N.S. : Le Maroc et le Canada ont une longue tradition de coopération au développement. Dans les dix dernières années, le Canada a octroyé plus de 80 millions de dollars canadiens en aide bilatérale au Maroc. Notre coopération a appuyé au fil des années plusieurs secteurs cruciaux pour le développement du Maroc, à savoir l’égalité entre les femmes et les hommes, le secteur de l’éducation et de la formation professionnelle, la gouvernance locale et la décentralisation, et l’économie sociale et solidaire. L’expertise, la démarche et l’approche d’accompagnement que propose le Canada sont appréciées par nos partenaires du gouvernement et de la société civile qui font régulièrement référence aux acquis et aux expériences réussies des projets mis en œuvre. 

La coopération au développement canadien au Maroc s’articule principalement autour de l’axe de l’égalité des genres et du renforcement du pouvoir des femmes et des filles. Dans le cadre de sa politique d’aide internationale féministe, le Canada soutient la lutte contre les violences faites aux femmes, le renforcement du leadership féminin et de la participation des femmes aux mécanismes de prise de décision et la promotion des droits des femmes, y compris leurs droits sexuels et reproductifs, trois des priorités du Plan gouvernemental pour l’égalité du Maroc. Le renforcement des droits de la personne au Maroc est également un élément clé de l’engagement du Canada. Le respect de la dignité humaine nécessite des actions d’éducation, de sensibilisation et de plaidoyer. En collaboration avec la société civile, les interlocuteurs institutionnels et les organisations multilatérales, le Canada multiplie les efforts auprès de la population marocaine pour ancrer plus significativement les droits des femmes. Le Canada déploie également des efforts au profit du renforcement du pouvoir économique et de l’autonomisation des femmes, une autre des priorités du PGE et aussi du Nouveau modèle de développement qui vise à faire augmenter le taux d’activité des Marocaines de 22% en 2019 à 45% en 2035.
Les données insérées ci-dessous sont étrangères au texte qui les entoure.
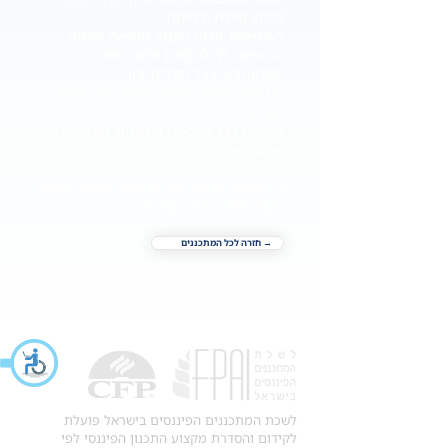
נכונה, מוגנת ובטוחה.
באמצעות תכנון פיננסי מותאם אישית
המאפשר לך למקסם ולמצע את
חסכונותייך בכל נקודות זמן,
מתחילת הדרך, לאורך השנים ועד לאחר
הפרישה,
כל זאת לצד מעטפת ביטוחית הוליסטית
ששמה אותך במרכז.
כי השקט הנפשי שלך מתחיל בניהול נכון של
המחר ללא ביצוע טעויות.
→ חזרה לכל המתכננים
לשכת המתכננים הפיננסים בישראל פועלת
לקידום והסדרת מקצוע התכנון הפיננסי לפי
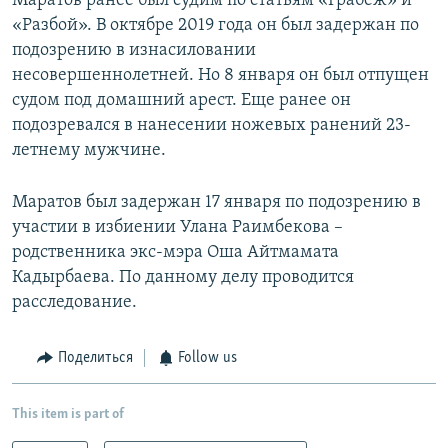
Маратов ранее был судим по статьям «Грабеж» и
«Разбой». В октябре 2019 года он был задержан по
подозрению в изнасиловании
несовершеннолетней. Но 8 января он был отпущен
судом под домашний арест. Еще ранее он
подозревался в нанесении ножевых ранений 23-
летнему мужчине.
Маратов был задержан 17 января по подозрению в
участии в избиении Улана Раимбекова –
родственника экс-мэра Оша Айтмамата
Кадырбаева. По данному делу проводится
расследование.
Поделиться
Follow us
This item is part of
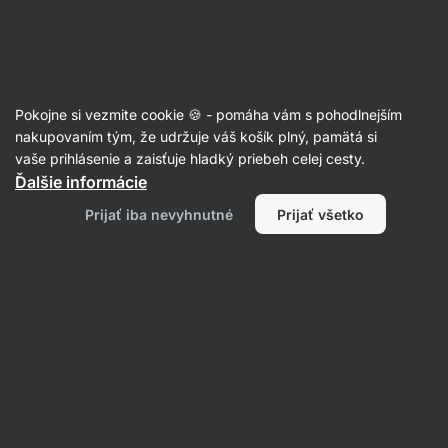
Eshop
Aktin
-
úvodná
strana
Letné dezerty ☀️
Pokojne si vezmite cookie 🍪 - pomáha vám s pohodlnejším
nakupovaním tým, že udržuje váš košík plný, pamätá si
Filtrovať
Radenie
:
Najnovšie
2
vaše prihlásenie a zaisťuje hladký priebeh celej cesty.
Ďalšie informácie
Krémové
Prijať iba nevyhnutné
Prijať všetko
nanuky
z
datlí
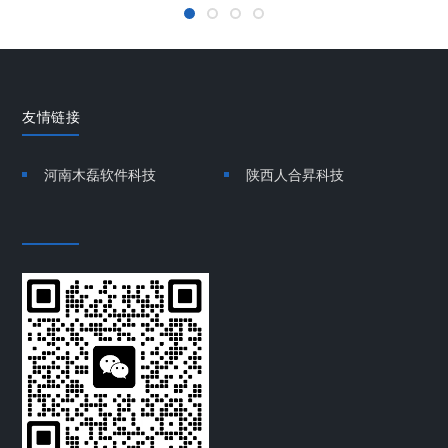
友情链接
河南木磊软件科技
陕西人合昇科技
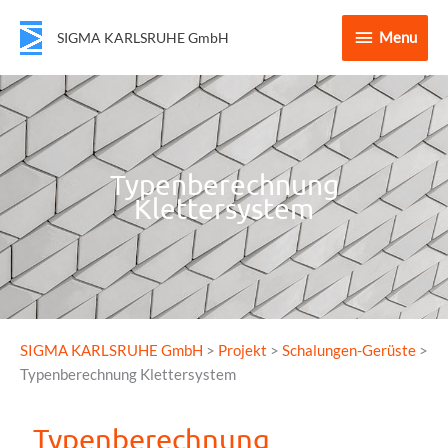
Menu
Menu
SIGMA KARLSRUHE GmbH
Typenberechnung
Klettersystem
SIGMA KARLSRUHE GmbH
>
Projekt
>
Schalungen-Gerüste
>
Typenberechnung Klettersystem
Typenberechnung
Challenge : La diaspora marocaine au Canada se chiffre à plus de 110 000 personnes. Chaque année, plus de 5 000 jeunes Marocains se rendent au Canada pour étudier dans des collèges et des universités. Les universités des deux pays ouvrent de plus en plus de passerelles entre elles. Comment voyez-vous ce rapprochement ?

N.S. : Le Maroc fait partie des pays prioritaires de la Stratégie du Canada en matière d’éducation internationale. Selon Citoyenneté et Immigration Canada, le nombre d’étudiants est passé de 4525 en 2020 à 5900 en 2021, soit une hausse de 30% par rapport à 2020 ou de 130% par rapport à 2017. Nous sommes très fiers de voir qu’un nombre grandissant d’étudiants marocains décident de poursuivre leurs études au Canada, ceci témoigne amplement de la confiance que ceux-ci ont dans les institutions canadiennes d’enseignement. Ce rapprochement stratégique est nécessaire au niveau de l’enseignement supérieur et également au niveau de la recherche et développement et des partenariats. Plusieurs enseignants canadiens et marocains partagent leur temps entre le Canada et le Maroc. Quelle belle surprise pour moi, lors de mes visites régulières dans de multiples institutions d’enseignement supérieur au Maroc, de rencontrer des Canadiens qui y enseignent ou y travaillent!